How to complete this task >> Drop the pictures and repeat the remaining data exactly.

Given information >>
--- START ---
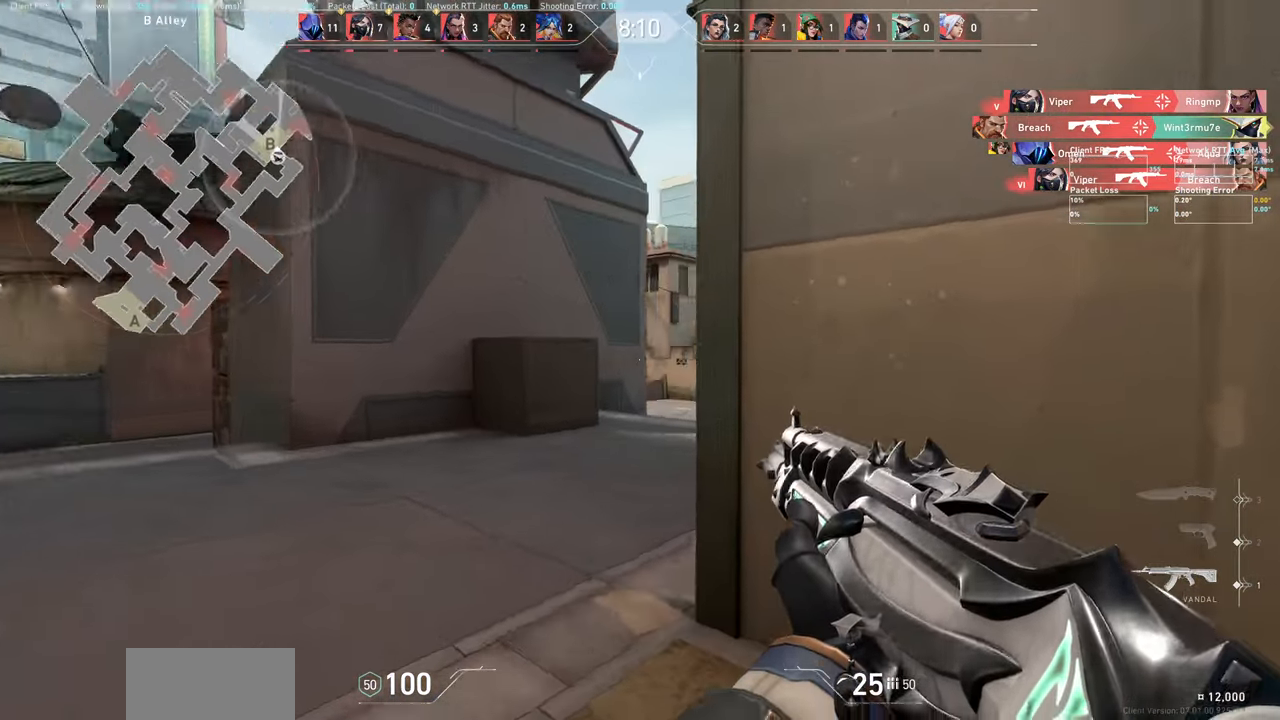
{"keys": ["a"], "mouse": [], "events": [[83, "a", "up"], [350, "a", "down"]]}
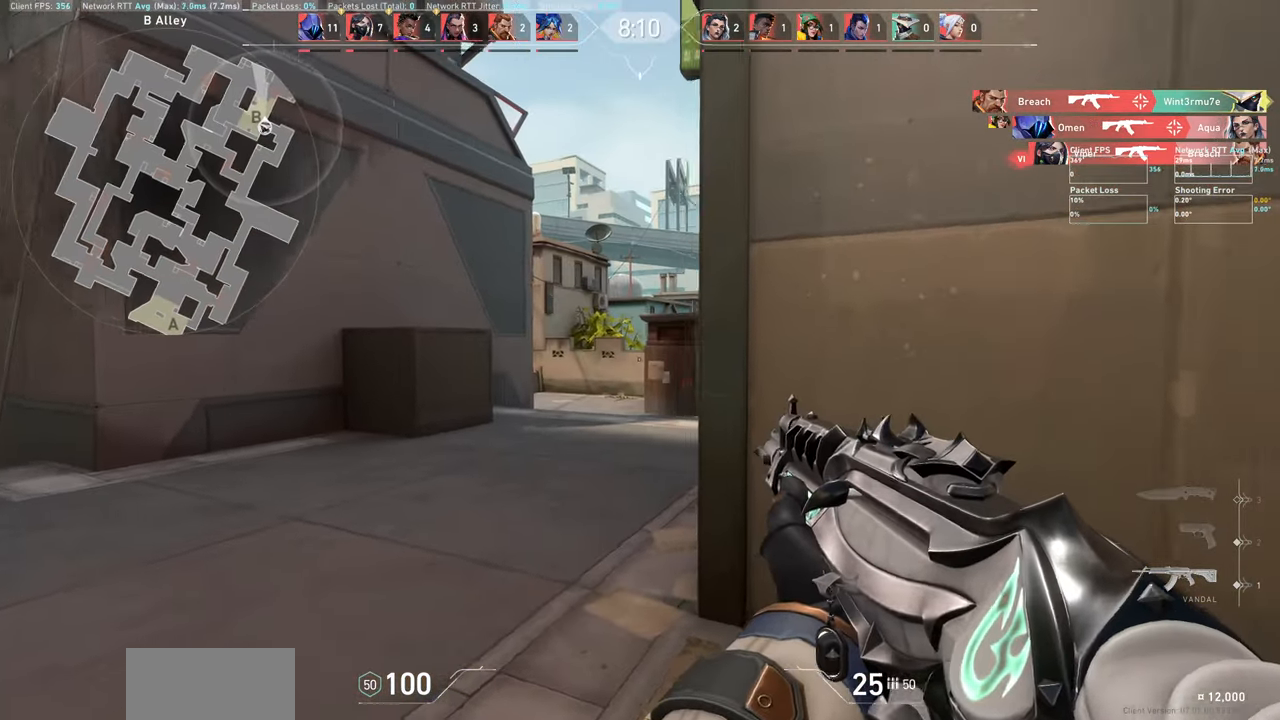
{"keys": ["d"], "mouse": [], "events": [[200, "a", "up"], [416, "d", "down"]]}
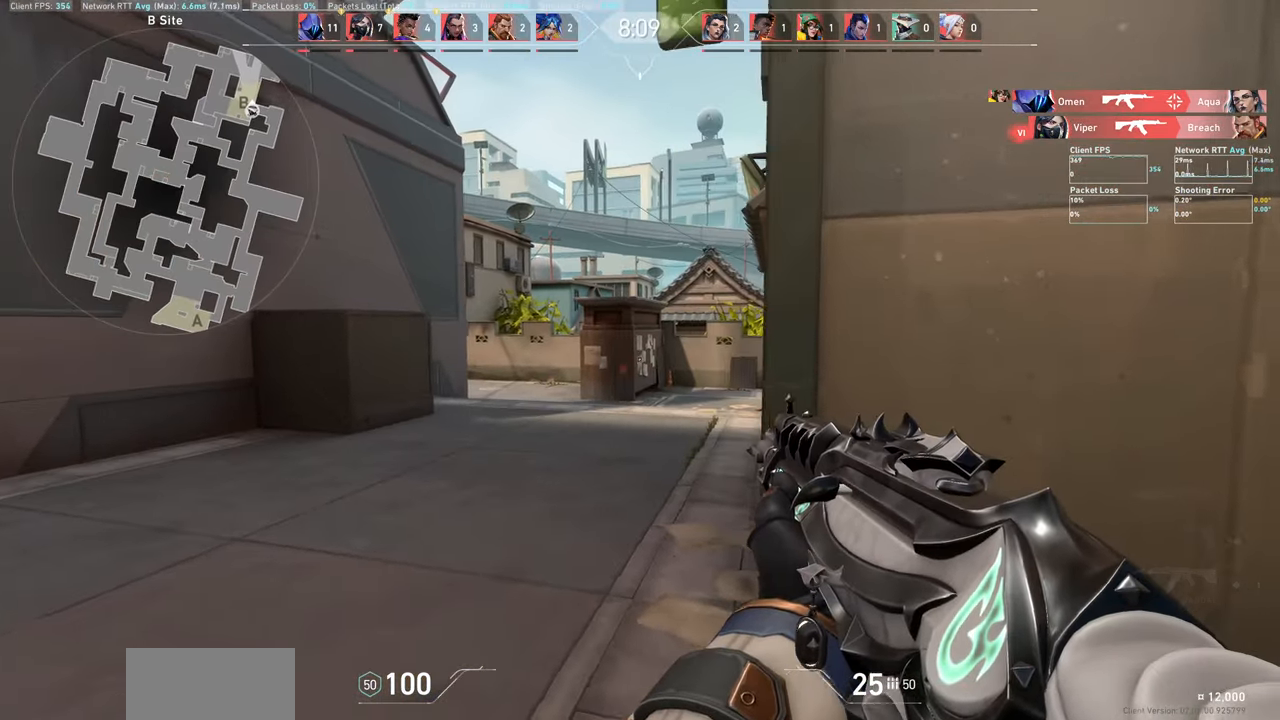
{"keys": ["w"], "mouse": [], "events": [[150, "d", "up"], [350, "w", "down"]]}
--- END ---
Result >>
{"keys": ["a"], "mouse": [], "events": [[83, "a", "up"], [350, "a", "down"]]}
{"keys": ["d"], "mouse": [], "events": [[200, "a", "up"], [416, "d", "down"]]}
{"keys": ["w"], "mouse": [], "events": [[150, "d", "up"], [350, "w", "down"]]}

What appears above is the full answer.